One survey of advisers, completed in November 2012, found that 52 per cent have chosen to outsource some or all of their investment process. The proportion using discretionary fund managers was considerable with 60 per cent utilising these services.

The make-up of the DFM universe is a complex one. From bespoke, to unitised and managed portfolio services, there are a whole host of solutions in the market. In my view the spectrum of solutions spans tailored, managed portfolio services and unitised model portfolio solutions. Each can involve direct or third-party custody, primarily through a platform.

Bespoke portfolio services:

– Portfolios are constructed for the individual client, usually with a named investment manager.

– The portfolios take into account the client’s individual circumstances, goals and preferences. In theory, every bespoke portfolio within a discretionary firm is likely to be different.

– An average minimum investment of £300,000.

Managed portfolio services:

– Discretionary firms will construct a range of portfolios with typical clients in mind.

– It is up to the client, or his adviser, to select a portfolio that is the closest match to his own needs and goals. All clients in a managed portfolio service will have identical portfolios.

– An average minimum investment of £75,000.

Unitised portfolio services:

– These are collective investment schemes ªunit trusts or open-ended investment companies) that mirror, and in some cases replace, the managed portfolio services of a discretionary manager.

– They have been made available in some cases to complete a discretionary manager’s suite of offerings, generally having a much lower minimum investment, or to make it administratively easier to host on a third-party system or platform.

It is important for advisers to note that bespoke and managed portfolio services are segregated, whereas unitised is not so there will be different tax implications when trading takes place.

Direct custody:

– Where discretionary services are taken directly from the discretionary manager, all associated services such as reporting, trading and valuations are supplied by them.

Third party custody:

– Where discretionary services are accessed through a third party, such as a platform, custody of the assets lies with the platform.

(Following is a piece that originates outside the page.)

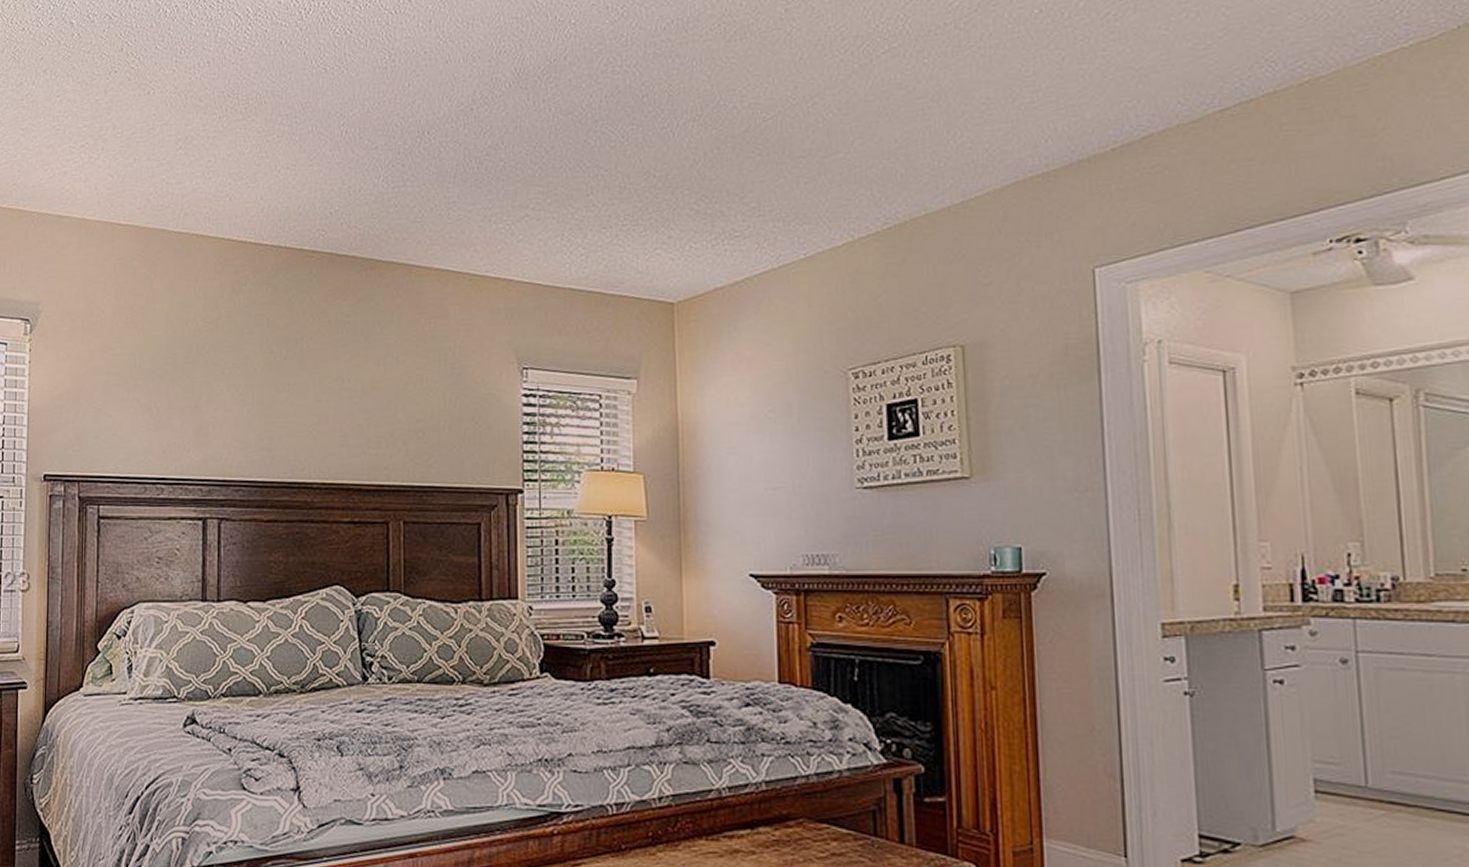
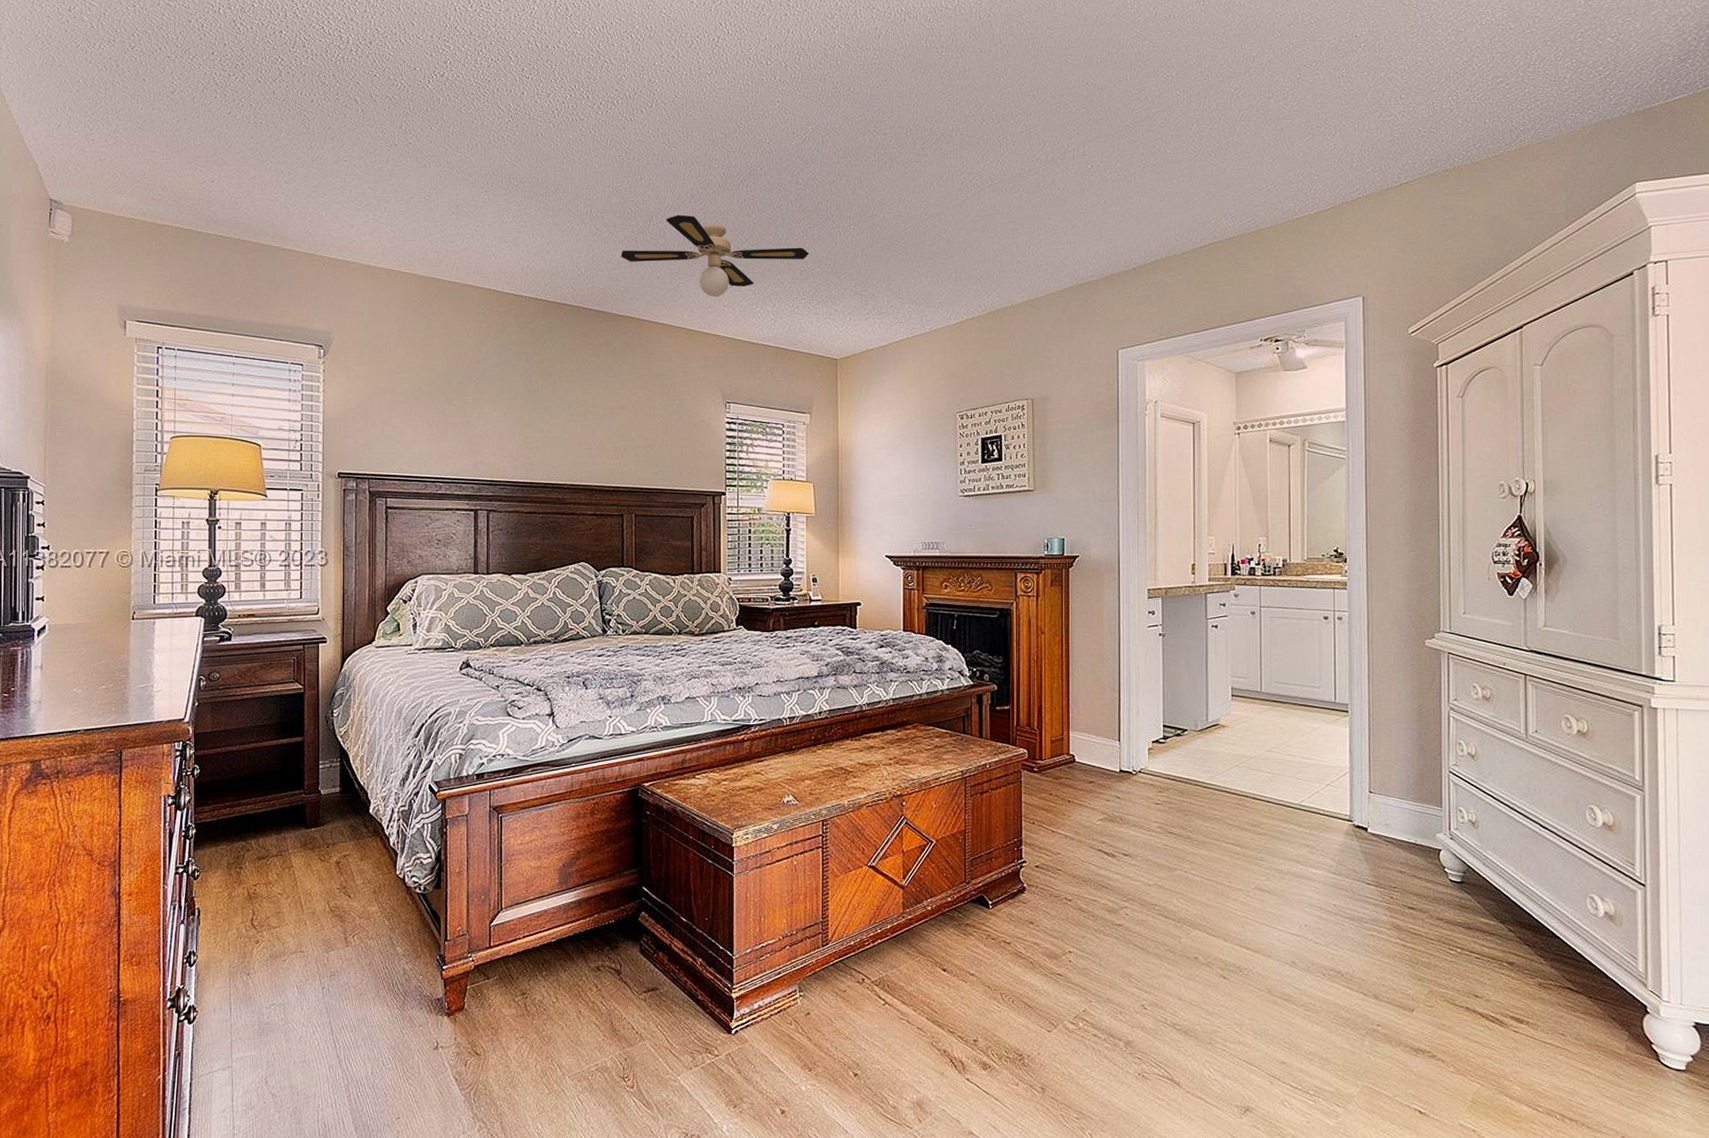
ceiling fan: none [384,126,631,231] -> present [621,214,809,298]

In effect the discretionary manager is also outsourcing some of the services to this third party. For instance, a platform would send out the trading reports, income and capital gains tax documentation and carry out the trades.

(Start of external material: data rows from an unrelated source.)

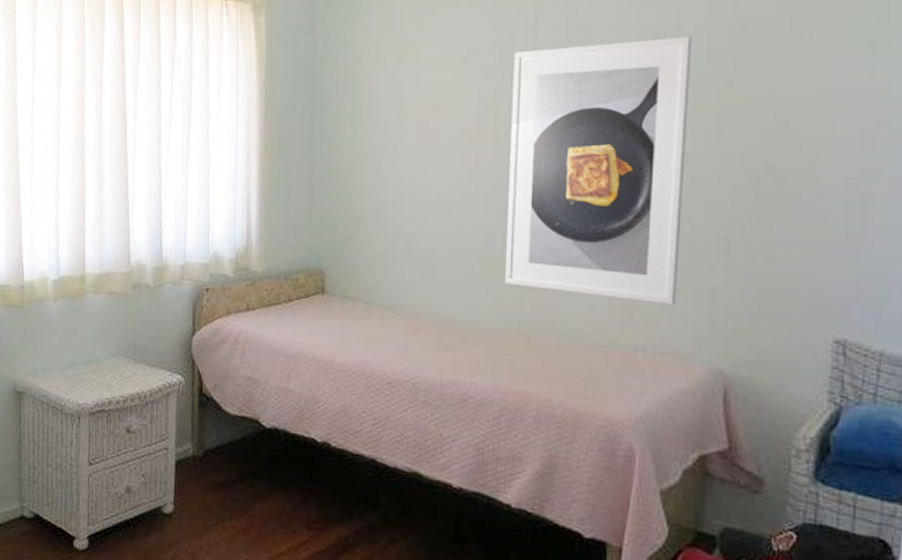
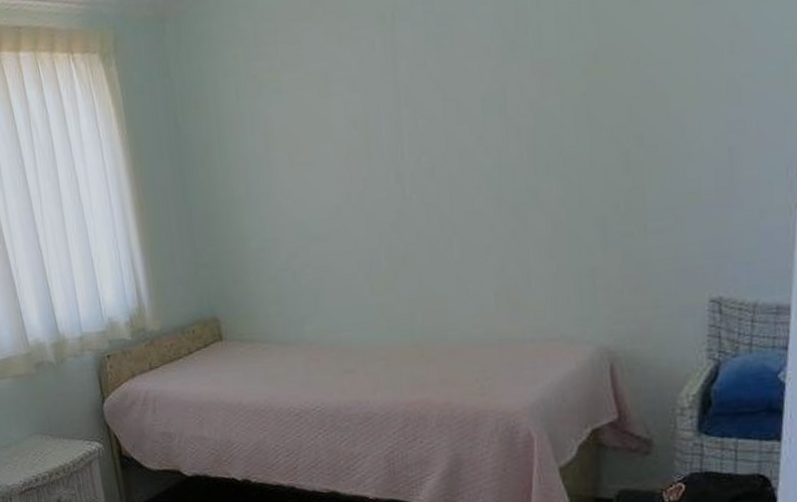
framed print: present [504,36,692,305] -> none [375,12,559,301]

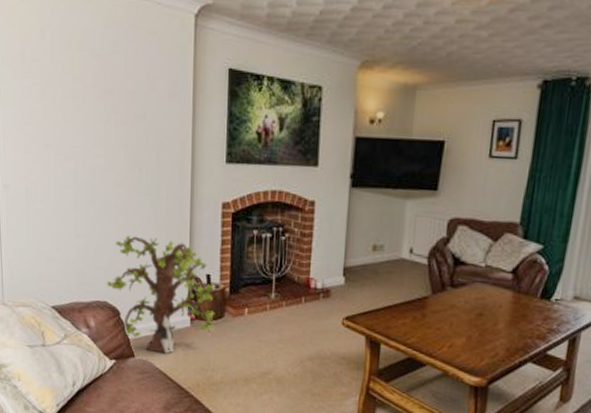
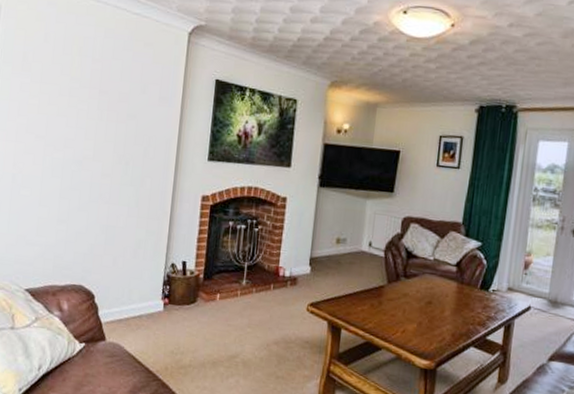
tree: present [106,235,215,354] -> none [83,222,188,337]

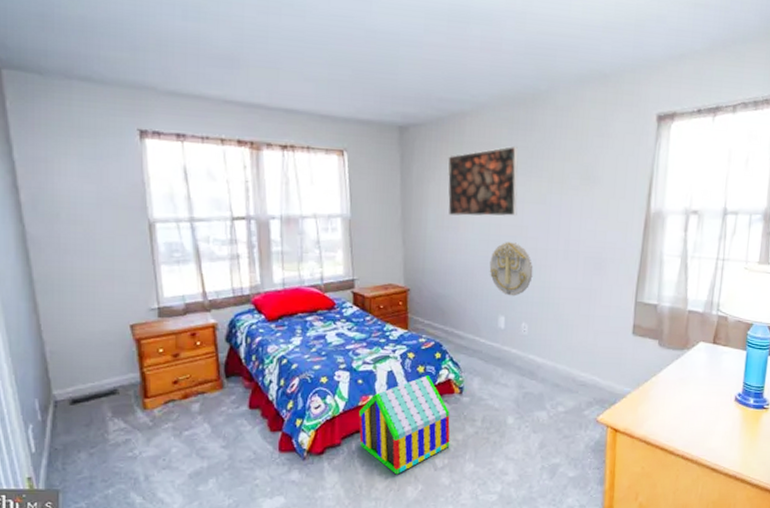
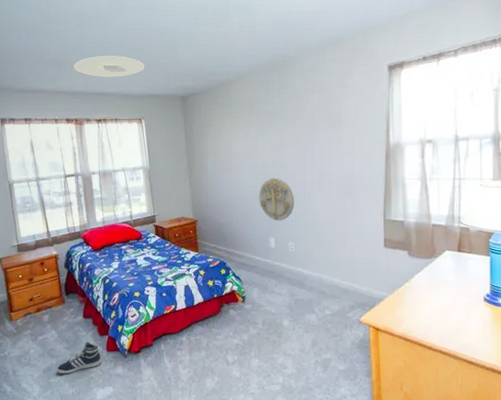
sneaker: none [208,438,271,481] -> present [57,341,101,374]
ceiling light: none [252,57,353,91] -> present [74,56,145,78]
toy house: present [359,376,450,475] -> none [165,288,238,369]
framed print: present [447,146,519,216] -> none [220,103,278,160]

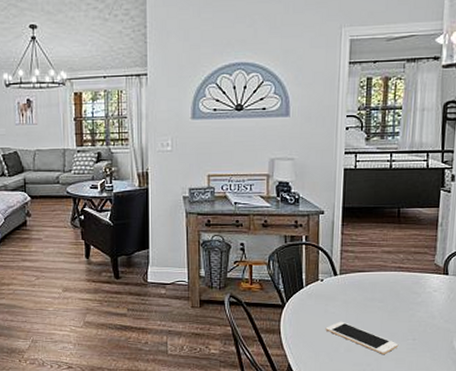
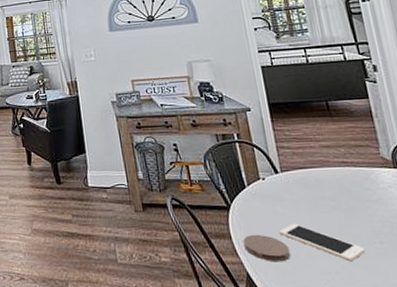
coaster: none [291,330,332,355] -> present [243,234,291,262]

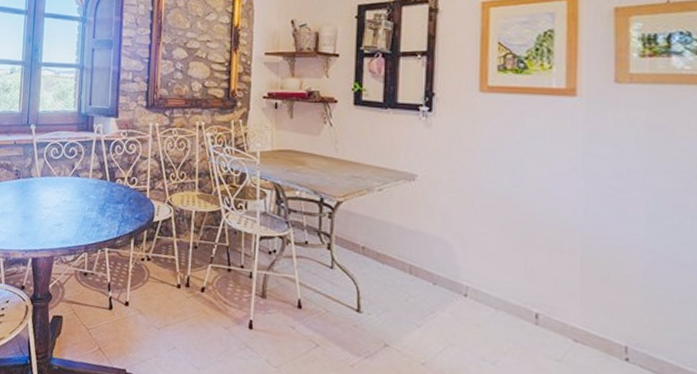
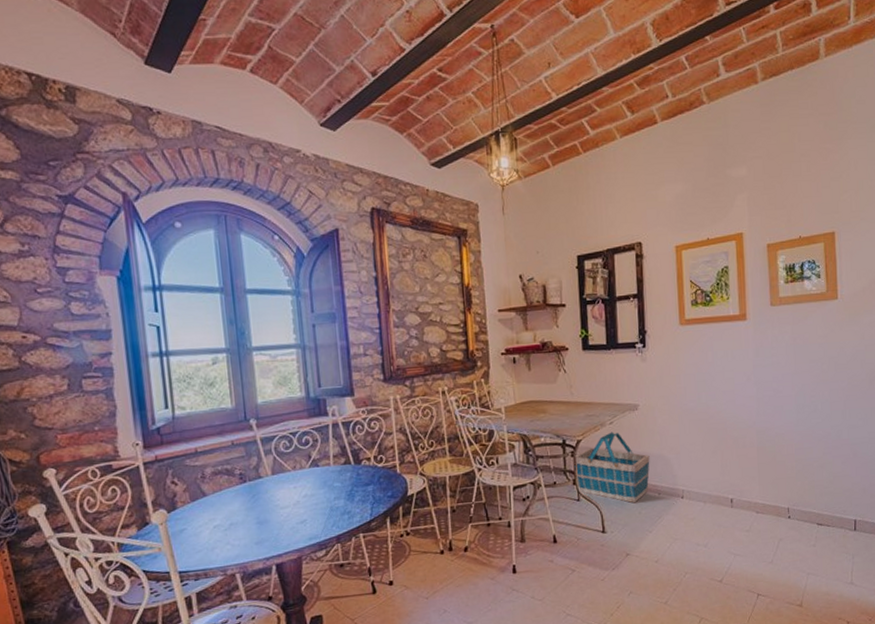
woven basket: none [331,199,426,288] -> present [574,432,650,504]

– If a discretionary manager had a particular solution available direct and on a platform, it should be borne in mind that there could be differences in service, cost, reporting and even holdings, depending what assets are available through the third party.

A key issue for advisers is where responsibility lies for the suitability of advice that is given to the end client. This very much depends on the type of discretionary solution being used.

Rules

From a regulatory standpoint, there are no defined rules as such about the division of responsibilities between adviser and discretionary manager, other than the discretionary manager has a duty to run the portfolios to the mandate given and the adviser has to provide the service as promised for the fee charged. What is demanded is that all responsibilities are taken on between the adviser and manager.